参照文書:
——

Raspberry Pi Picoの開発環境構築 (Ubuntu PC)

アイキャッチ

この記事の内容

前回はコンパイル済みのファイルをRaspberry Pi Picoに書き込んで動作確認をする記事を書きました。

引き続き、自分のPCでコンパイルできるように開発環境を作ります。開発環境のセットアップ後、サンプルソースファイルをコンパイルし、実機に書き込んで動作確認します。

Raspberry Pi Pico サンプルプログラム(C/C++)の動作確認 | てつふくブログ

組み込み機器向けマイコンボードRaspberry Pi Pico (ラズパイ ピコ) でLチカとHello WorldのC/C++版サンプルプログラムを動かす手順。本記事はUbuntu PCとpicocomを使いましたが、WindowsやLinuxが動く普通のラズパイでもOKです。

PC環境、ボード環境

  • 開発PC: Ubuntu 20.04 LTS
  • ターゲットボード: Raspberry Pi Pico上のRP2040

OS(Ubuntu)のバージョン詳細は /etc/os-release で確認できます。

$ cat /etc/os-release 
NAME="Ubuntu"

——

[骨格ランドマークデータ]
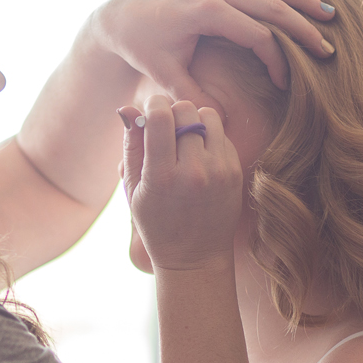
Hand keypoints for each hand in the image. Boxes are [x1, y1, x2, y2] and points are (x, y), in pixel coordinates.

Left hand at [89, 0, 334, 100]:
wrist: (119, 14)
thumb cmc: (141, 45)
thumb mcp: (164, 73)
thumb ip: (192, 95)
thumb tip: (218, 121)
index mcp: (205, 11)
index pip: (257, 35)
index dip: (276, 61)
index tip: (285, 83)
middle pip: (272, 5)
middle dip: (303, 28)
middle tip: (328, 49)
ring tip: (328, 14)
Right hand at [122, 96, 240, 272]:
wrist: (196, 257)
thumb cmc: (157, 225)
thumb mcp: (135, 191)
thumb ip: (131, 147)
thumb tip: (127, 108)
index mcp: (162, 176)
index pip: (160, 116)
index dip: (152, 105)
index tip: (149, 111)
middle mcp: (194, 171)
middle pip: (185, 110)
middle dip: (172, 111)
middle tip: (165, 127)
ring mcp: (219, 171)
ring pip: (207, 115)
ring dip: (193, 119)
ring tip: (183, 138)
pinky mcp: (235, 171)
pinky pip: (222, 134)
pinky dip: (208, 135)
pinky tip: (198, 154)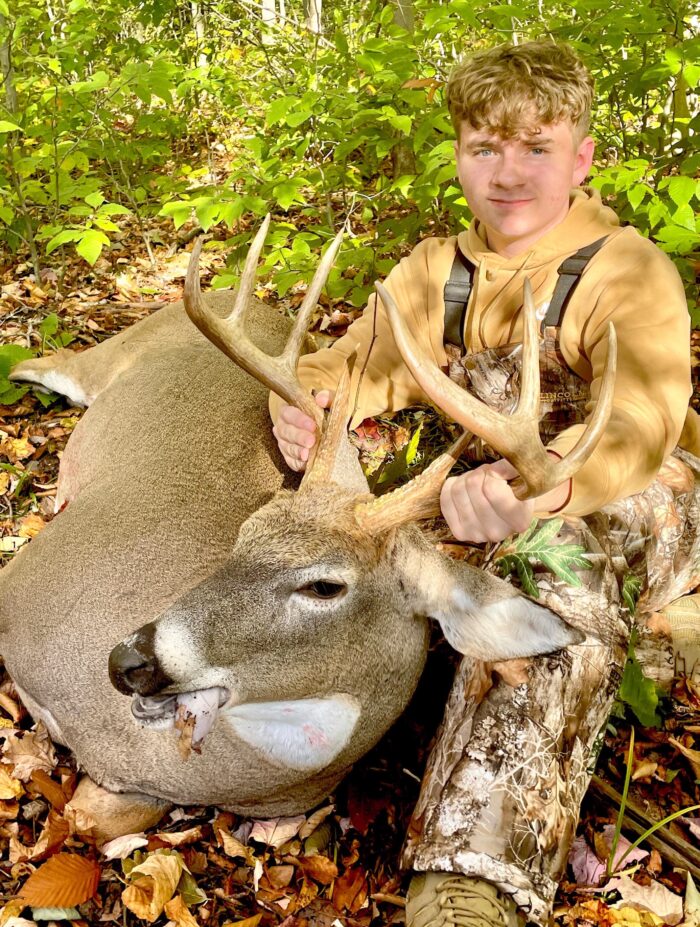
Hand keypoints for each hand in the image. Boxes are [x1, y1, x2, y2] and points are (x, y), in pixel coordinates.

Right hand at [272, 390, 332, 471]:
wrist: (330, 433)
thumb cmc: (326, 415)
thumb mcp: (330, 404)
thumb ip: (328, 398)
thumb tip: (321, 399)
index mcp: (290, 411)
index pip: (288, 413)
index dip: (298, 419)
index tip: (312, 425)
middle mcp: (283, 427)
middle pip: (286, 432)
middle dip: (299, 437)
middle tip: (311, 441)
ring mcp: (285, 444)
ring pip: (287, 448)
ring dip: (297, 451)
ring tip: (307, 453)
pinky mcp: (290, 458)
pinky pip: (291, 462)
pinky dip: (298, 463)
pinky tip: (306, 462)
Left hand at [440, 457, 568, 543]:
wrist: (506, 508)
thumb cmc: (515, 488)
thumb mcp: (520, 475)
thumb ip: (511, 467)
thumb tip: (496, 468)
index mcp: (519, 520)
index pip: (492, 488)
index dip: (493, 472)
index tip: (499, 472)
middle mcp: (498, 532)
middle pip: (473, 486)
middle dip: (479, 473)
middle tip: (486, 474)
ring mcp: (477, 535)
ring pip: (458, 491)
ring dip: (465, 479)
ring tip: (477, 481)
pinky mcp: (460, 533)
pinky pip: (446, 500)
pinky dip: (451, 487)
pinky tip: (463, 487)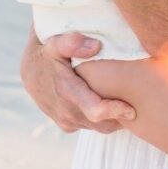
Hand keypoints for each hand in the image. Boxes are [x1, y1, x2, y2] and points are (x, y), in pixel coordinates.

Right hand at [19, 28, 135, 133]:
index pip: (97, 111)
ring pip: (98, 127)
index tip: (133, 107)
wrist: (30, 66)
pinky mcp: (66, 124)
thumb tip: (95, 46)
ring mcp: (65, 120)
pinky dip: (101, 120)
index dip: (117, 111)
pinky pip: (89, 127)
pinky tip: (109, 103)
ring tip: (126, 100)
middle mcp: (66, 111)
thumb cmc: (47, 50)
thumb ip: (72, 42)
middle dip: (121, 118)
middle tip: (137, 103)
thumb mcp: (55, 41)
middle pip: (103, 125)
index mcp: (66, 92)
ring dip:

——

問題 1: 参照文書で、開発PCとして使われているOSとそのバージョンを答えてください。
問題 2: 参照文書のうち、「Raspberry Pi Pico サンプルプログラム(C/C++)の動作確認」から「OS(Ubuntu)のバージョン詳細は /etc/os-release で確認できます。」までの部分（両端を含む）を一字一句変えずに出力してください。
回答の根拠は参照文書の記述のみに限定すること。

解答例 1: Ubuntu 20.04 LTS

解答例 2:
Raspberry Pi Pico サンプルプログラム(C/C++)の動作確認 | てつふくブログ

組み込み機器向けマイコンボードRaspberry Pi Pico (ラズパイ ピコ) でLチカとHello WorldのC/C++版サンプルプログラムを動かす手順。本記事はUbuntu PCとpicocomを使いましたが、WindowsやLinuxが動く普通のラズパイでもOKです。

PC環境、ボード環境

  • 開発PC: Ubuntu 20.04 LTS
  • ターゲットボード: Raspberry Pi Pico上のRP2040

OS(Ubuntu)のバージョン詳細は /etc/os-release で確認できます。